Participei neste último sábado (12/12) de uma banca examinadora do trabalho de conclusão da pós lato sensu em cinema da Universidade Anhembi Morumbi. O trabalho era de Vivian Cristina Cardozo com o tema “Da Tragédia Moderna ao Jogo de Representação no Documentário Jogo de Cena de Eduardo Coutinho”. A apresentação oral de Vivian apenas confirmou-me o que senti na leitura do trabalho: uma potencial discussão sobre a presença da religiosidade e do sagrado no audiovisual.
Vivian inicia fazendo um histórico das transformações do conceito de tragédia na arte dramática: das trajetórias dos personagens míticos da antiguidade, passando pelas tragédias medievais e elizabetanas (momento de transição do herói coletivo para o herói indivíduo) até chegar a tragédia na Modernidade. Temos, então, um novo modelo estético ficalizado na angústia, sofrimentos e dilemas individuais. A Justiça é algo abstrata, restando ao homem isolado no mundo apegar-se à “religiosidade” para fazer frente à experiência da morte e da perda.

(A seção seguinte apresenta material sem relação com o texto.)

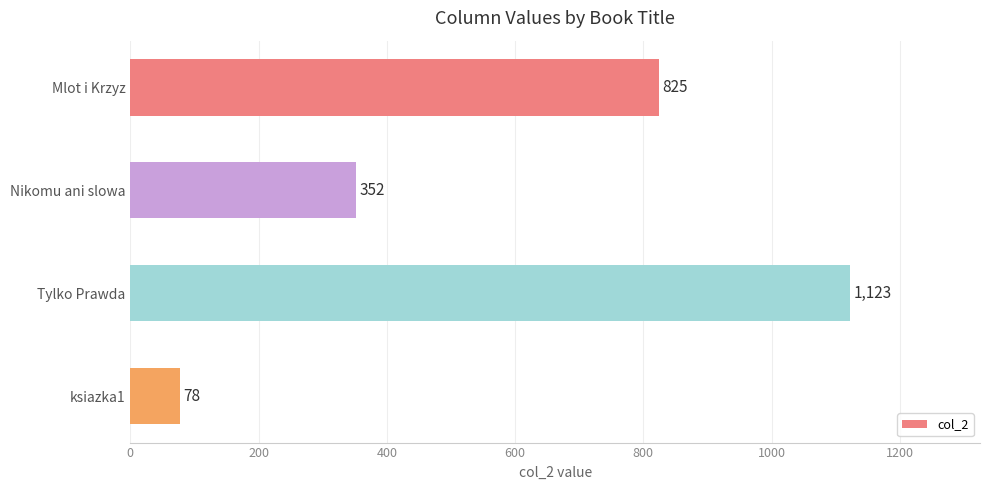

What is the smallest value displayed?

78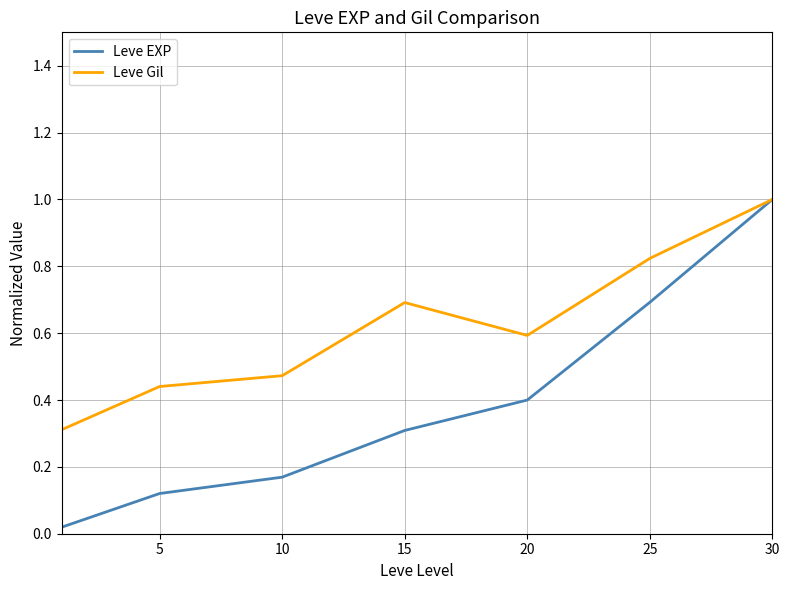

How many Leve Gil values are between 0 and 1?

7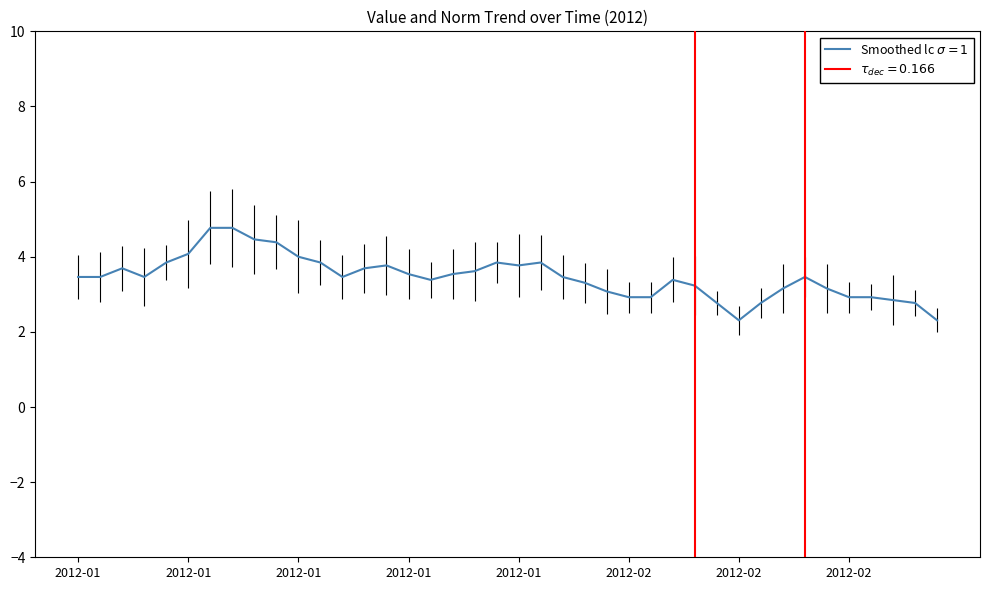

How many points are higher than both their immediate neighbors (excluding endpoints)?

6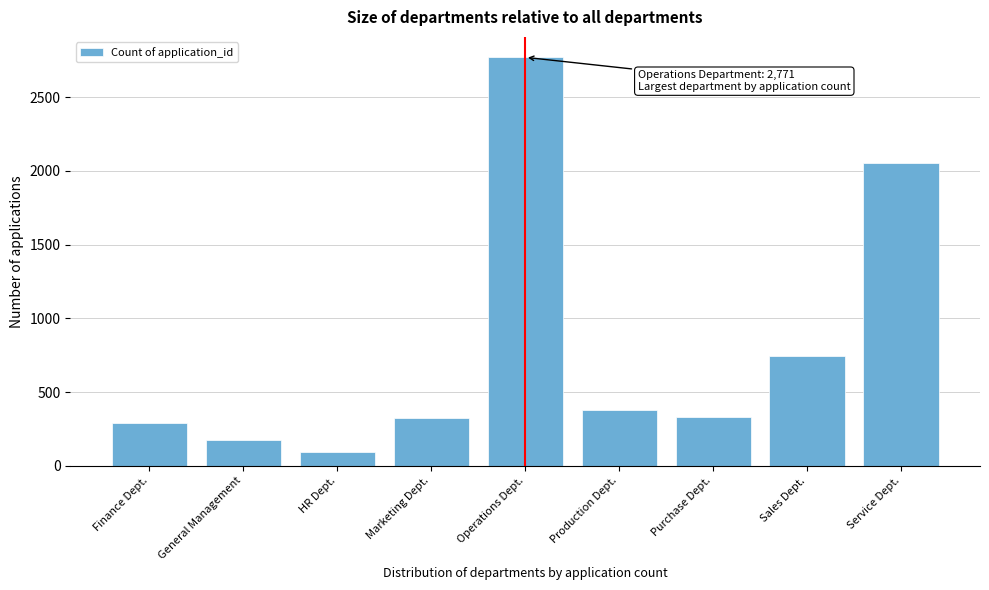

What is the sum of all values?

7168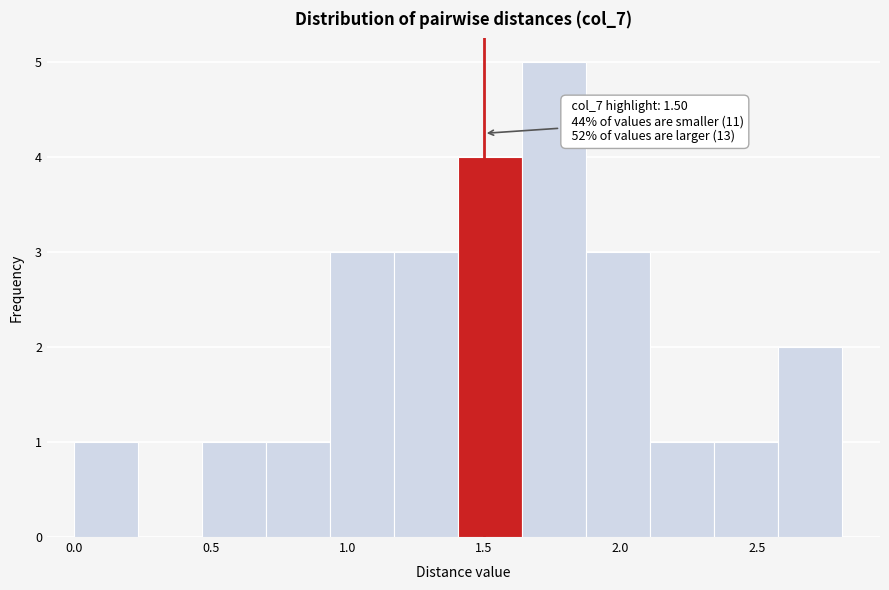

Which range on the x-axis has the tallest bar?

1.65 to 1.85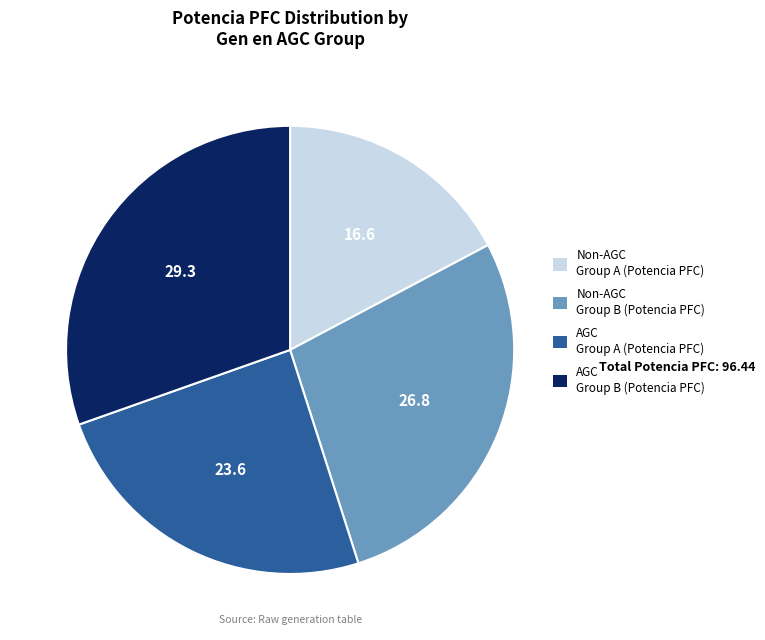

How many segments does this pie chart have?

4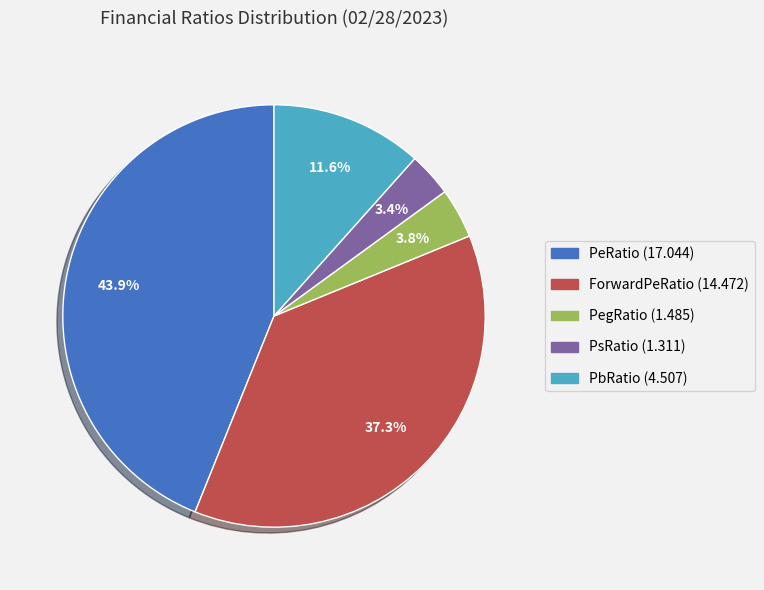

Does any single category account for the majority?

No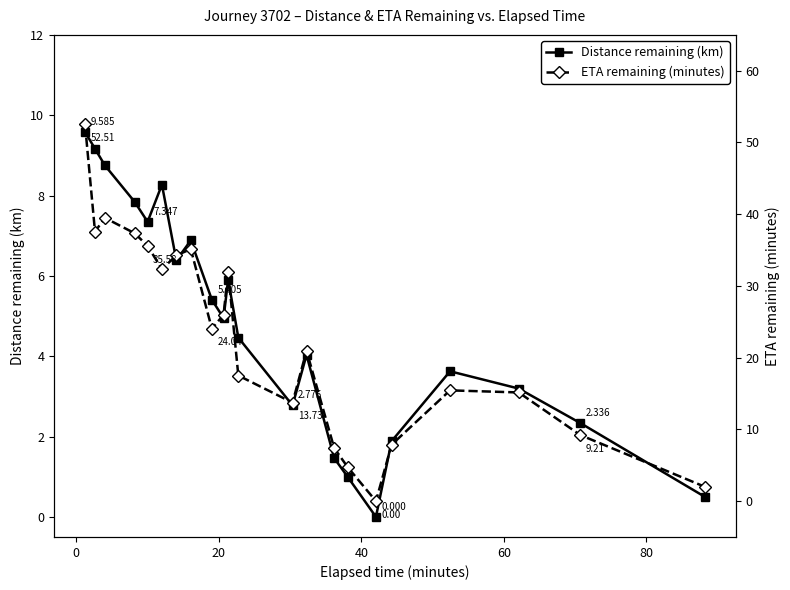

How many lines are shown in the chart?

2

Vivian vai localizar este componente no documentário de Eduardo Coutinho Jogo de Cena, onde 23 mulheres relatam seus acontecimentos trágicos, “pequenas tragédias pessoais de mulheres comuns, que tentaram resgatar suas próprias histórias por meio da experiência audiovisual.”
O interessante é a aproximação que autora faz entre o foco trágico de Coutinho com elementos narrativos auto-reflexivos: atrizes que interpretam as protagonistas reais e que, mais tarde, falam para a câmera a dificuldade que tiveram para interpretar o papel, narrativa que incorpora elementos cênicos típicos do teatro etc. O jogo de representação de Coutinho (atrizes, cenários, visão frontal do espectador e personagens reais) cria situações ambíguas: ao entrar uma pessoa em cena, o espectador não sabe se é uma entrevistada ou atriz. O objetivo é produzir distanciamento, reflexão sobre as histórias contadas.
O resultado da pesquisa de Vivian foi a produção de um pequeno documentário dirigido pela autora, Aquarius, onde em aproximadamente 10 minutos vemos o depoimento de duas atrizes sobre experiências de perda e morte (também experimentados na vida pessoal da autora). Temos aqui o apego à “religiosidade”: sonhos que o papel volta para se despedir, a gravidez de uma das atrizes contrapondo-se com a morte (morte/renascimento) etc.
Cena de "Aquarius"
Que experiência “religiosa” é essa? Com certeza não uma religiosidade cristã tradicional, mas uma experiência muito mais mística do que propriamente religiosa. Faz parte da tragédia na Modernidade: isolado em um mundo aparentemente sem sentido, dominado por uma percepção de Justiça fria, distante e abstrata, o indivíduo apega-se a fragmentos de religiosidade como verdadeiras bóias para enfrentar a corrente. O resultado é uma percepção muito mais mística do que religiosa. Estamos nos aproximando de um espírito gnóstico de percepção do sagrado. É o componente central da Tragédia na Modernidade.
Tal qual a literatura Romântica dos séculos XVIII e XIX que experimentou a insuficiência da linguagem em representar esta natureza trágica da Modernidade, temos no pequeno documentário Aquarius de Vivian e em Jogo de Cena de Coutinho o recurso da IRONIA como forma de refletir esses limites da representação. Isto é, a única forma de representar através de um documentário esta natureza trágica do indivíduo e o seu apego a um misticismo gnóstico é através de uma narrativa irônica: assim como a realidade é uma ilusão ou, no mínimo, carece de um sentido imanente, da mesma forma a narrativa fílmica é ilusão e ambiguidade, exigindo do espectador distanciamento para desvelar os véus do ilusionismo cinematográfico.